4 Aralık 2010 Cumartesi

EREĞLİ'NİN HAKKINI ARAYAN YAZI


Ceketimi aldım,gıcır bloknotumu ve şuh kalemimi cebime tıkıştırdım,belki bir şeyler karalarım diye Ereğli gecesine fırlattım bünyemi.Kızma ama nerede olduğunu bile bilmiyorum bu şehrin.Hem belki sen de bilmiyorsundur!Kim bilir; bir şehri bilmek,haritada yerini göstermekle olmaz(!) Bilmek dediğimiz şey ; görmekle,koklamakla,öylesine bir bankına popoyu emanet etmekle oluyor.Bende bundan kelli,şu serin ereğli gecesinde,sahilde bir banka yerleştiri verdim popoyu.

Şimdi müthiş izlenimler,sansasyonel fikirler bekleme benden.Burada öyle şeylere yer yok.Belediyenin sahile çektiği geniş şeritte sap sapa yürümek var,belki bir kız tavlarım umuduyla ortalıkta dolanan ergenlerin çaresizliğini izlenimlemek var.Tek tük rastlanılan sevgili çiftlerin yakınlaşmalarına ayıplar gözle bakan Ereğli tebaasının bu bakışlarına en istanbullu yadırgayışları fırlatmak var.Burada var oğlu var ama ; öğrenci ferahlığı yok! Belirsiz bir esnaf bekleyişi,bazı bir kaç memur sığınışı var.En önemlisi şehir insanına dayatıldığını düşündüğüm,yüksek puntolarla,bol ışıklı yazılmış,şehrin 3-4 ayrı bölgesine serpiştirilmiş : “SEVGİ,BARIŞ,DOSTLUK.” cümlesi var.

Gurur duyulan “Alemdar” isimli savaş gemisinin yanında Karadeniz türküsü dinleyip,kola içen sitemkar ama bir o kadar da tutucu,kolayı litrelik alıp plastik bardakla içerken tutumlu ve imkansız aşklarla dolu aşık bir kaç genç,önlerinde Karadeniz,ucunda ise Sivastopol!Şimdi karşı kıyıda sarışın,uzun,ince Rus kadınları ve Rus Vodkası.Burda vodkayı azarlayan görüşleri,içindeki alkole küs inançları,ne zaman sevseler kadına sarhoş olacakmış edaları yüreklerinde,Ereğli’de Karadenizli’liğin başlarında,bir kaç kola’kolik genç...

Atmosferi gibi havası da tutucu çarpıyor yüzüme,üşütmek isterken üşütemiyor,ısıtmak isterken ısıtamıyor.Bu kararlı ama kendi içinde tututarsız hava,ne istediğini yaşatıyor,ne de istemediğini belirtiyor.İşte Ereğli’nin rüzgarı bile böyle Muhafazakar esiyor.Sevişme arifesinde kalmış ve uzunca bir müddet daha öyle kalacağa benzeyen sevgili çifte neden böyle ayıplar bakışlar yöneltiliyor?

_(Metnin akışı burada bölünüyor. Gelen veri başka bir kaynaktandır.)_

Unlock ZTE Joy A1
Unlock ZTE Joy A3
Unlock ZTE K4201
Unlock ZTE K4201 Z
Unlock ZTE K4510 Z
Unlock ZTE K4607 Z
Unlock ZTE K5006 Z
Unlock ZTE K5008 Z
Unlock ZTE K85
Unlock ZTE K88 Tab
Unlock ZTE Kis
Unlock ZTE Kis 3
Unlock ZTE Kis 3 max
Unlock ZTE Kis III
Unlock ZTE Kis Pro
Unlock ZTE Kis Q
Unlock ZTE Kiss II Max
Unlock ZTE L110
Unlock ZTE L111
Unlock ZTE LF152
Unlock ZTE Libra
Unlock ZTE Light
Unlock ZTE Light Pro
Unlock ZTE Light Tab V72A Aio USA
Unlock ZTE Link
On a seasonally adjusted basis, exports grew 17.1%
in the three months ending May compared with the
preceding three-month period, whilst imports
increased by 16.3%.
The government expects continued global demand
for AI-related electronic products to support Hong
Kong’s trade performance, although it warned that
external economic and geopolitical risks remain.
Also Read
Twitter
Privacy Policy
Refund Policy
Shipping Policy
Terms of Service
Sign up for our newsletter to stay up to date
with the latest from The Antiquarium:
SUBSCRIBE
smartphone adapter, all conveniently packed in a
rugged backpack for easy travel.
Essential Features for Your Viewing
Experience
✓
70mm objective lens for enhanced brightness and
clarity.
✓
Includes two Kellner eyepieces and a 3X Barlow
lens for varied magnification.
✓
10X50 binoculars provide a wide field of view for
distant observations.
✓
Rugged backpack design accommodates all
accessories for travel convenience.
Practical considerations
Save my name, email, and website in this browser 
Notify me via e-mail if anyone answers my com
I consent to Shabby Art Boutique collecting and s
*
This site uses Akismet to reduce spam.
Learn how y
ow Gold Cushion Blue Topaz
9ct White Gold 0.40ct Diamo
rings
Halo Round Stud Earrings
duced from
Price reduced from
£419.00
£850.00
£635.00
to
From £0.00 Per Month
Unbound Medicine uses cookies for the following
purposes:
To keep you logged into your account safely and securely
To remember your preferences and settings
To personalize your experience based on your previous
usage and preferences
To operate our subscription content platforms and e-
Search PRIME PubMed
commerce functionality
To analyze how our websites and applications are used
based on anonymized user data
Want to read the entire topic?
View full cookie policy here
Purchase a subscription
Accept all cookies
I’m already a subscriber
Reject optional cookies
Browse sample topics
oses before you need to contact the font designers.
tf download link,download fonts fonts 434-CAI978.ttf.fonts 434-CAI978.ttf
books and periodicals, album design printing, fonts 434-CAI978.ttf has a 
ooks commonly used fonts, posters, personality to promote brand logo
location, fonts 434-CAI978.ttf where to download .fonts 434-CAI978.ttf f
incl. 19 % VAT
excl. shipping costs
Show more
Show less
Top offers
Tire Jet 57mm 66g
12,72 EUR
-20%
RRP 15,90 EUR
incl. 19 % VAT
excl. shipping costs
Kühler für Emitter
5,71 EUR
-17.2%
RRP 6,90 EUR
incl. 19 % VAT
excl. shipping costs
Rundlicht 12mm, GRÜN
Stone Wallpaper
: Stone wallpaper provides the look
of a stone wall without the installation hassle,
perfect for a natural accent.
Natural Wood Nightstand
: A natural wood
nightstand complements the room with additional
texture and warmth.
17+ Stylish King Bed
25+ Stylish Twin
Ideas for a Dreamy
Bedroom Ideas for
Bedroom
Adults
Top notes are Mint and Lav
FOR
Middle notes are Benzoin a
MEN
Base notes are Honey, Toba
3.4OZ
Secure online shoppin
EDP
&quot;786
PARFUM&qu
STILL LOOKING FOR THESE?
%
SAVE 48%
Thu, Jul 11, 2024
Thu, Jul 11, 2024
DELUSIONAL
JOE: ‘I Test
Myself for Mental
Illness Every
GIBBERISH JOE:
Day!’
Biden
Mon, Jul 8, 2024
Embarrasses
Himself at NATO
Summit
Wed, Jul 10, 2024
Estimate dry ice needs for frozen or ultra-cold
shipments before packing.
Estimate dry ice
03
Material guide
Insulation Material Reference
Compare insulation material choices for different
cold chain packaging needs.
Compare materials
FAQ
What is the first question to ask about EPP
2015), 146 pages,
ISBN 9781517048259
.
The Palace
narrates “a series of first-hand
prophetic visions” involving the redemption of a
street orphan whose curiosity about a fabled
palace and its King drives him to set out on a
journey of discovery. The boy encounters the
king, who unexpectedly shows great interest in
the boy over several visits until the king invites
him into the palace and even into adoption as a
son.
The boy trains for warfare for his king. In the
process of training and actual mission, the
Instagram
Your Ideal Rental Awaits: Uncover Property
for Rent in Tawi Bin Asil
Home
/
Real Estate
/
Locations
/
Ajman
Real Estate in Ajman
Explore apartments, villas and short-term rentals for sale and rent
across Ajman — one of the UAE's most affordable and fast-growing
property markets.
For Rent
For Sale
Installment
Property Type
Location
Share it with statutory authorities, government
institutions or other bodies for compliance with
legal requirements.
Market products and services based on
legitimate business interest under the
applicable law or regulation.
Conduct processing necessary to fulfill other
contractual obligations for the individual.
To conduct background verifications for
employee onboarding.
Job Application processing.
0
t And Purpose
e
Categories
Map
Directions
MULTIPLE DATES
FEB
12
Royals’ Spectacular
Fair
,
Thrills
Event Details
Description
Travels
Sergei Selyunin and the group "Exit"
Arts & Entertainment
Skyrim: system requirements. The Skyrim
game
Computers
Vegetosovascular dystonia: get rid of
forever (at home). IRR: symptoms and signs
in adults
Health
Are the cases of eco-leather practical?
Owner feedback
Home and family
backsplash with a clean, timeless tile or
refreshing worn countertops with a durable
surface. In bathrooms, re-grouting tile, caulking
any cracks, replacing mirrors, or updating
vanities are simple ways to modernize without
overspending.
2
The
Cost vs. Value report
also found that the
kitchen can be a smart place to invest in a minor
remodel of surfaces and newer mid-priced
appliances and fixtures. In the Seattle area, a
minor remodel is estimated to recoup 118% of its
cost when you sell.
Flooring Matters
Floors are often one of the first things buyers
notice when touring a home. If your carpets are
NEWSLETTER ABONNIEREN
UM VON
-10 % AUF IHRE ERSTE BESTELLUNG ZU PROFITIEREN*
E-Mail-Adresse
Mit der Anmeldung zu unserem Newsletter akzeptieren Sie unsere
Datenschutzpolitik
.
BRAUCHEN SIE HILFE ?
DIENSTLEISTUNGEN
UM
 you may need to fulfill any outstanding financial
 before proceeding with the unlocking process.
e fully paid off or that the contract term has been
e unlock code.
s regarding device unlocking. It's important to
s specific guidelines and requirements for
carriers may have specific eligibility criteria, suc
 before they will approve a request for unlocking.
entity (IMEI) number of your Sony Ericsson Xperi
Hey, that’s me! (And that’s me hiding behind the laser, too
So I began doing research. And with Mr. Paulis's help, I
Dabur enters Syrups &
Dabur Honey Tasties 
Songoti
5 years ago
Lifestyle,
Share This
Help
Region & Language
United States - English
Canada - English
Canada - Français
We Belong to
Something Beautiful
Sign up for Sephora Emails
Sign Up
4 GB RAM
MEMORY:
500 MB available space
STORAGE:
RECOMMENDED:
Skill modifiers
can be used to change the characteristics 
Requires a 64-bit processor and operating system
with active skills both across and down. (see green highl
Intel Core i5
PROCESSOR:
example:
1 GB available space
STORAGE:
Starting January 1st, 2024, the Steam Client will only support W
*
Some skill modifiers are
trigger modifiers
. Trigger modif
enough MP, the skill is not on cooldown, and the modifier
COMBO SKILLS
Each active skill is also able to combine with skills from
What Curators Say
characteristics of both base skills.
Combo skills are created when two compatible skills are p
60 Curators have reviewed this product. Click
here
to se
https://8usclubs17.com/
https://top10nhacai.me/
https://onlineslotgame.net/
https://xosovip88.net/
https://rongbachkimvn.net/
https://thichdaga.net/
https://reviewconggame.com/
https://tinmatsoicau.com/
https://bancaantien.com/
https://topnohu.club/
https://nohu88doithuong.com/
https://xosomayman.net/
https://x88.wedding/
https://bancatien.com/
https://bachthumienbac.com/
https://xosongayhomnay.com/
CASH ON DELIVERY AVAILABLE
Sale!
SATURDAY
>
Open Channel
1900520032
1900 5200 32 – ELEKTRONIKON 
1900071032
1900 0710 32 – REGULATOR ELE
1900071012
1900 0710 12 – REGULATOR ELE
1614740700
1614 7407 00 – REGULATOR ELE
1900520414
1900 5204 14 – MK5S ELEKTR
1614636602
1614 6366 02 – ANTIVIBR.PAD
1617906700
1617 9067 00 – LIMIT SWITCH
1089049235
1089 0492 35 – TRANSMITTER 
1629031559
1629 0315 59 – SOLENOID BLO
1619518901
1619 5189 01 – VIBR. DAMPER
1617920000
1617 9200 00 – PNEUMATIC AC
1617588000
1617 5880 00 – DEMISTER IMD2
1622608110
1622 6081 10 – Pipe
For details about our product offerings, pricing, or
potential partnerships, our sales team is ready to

Oysa bu çift kentin suratına kazınmış “SEVGİ,BARIŞ,DOSTLUK.” Mesajını taşıyor.En azından yüreciklerinde “SEVGİ” kelimesini barındırıyor.

Eh be ayıplayıcı bakışlı abilerim,ablalarım : Siz de insanlığınızla barışık,duygularına emanet olarak,”BARIŞ” kelimesini,en azından hoşgörüyle,barışçıl davranarak taşıyı verseniz?

Ve sen, sap sapa yürürken çapkınlık yapacağım diye arkadaşını rencide eden Ereğli ergen vatandaşı : “Dostluk” Kelimesini de sen tak yakana,önce arkadaşını hormonlarına satmamaya çalış ve "Doğal seleksiyon" diyen “Hayvansal yasaları” insana yorma terbiyesizliğinden kaç kurtul! Özgürleş.Kentini olmasa bile,kendini kurtar.Kurtar ki “SEVGİ,BARIŞ,DOSTLUK.” Cümlesinin sonundaki Noktanın hakkını verebilsin bu yazı.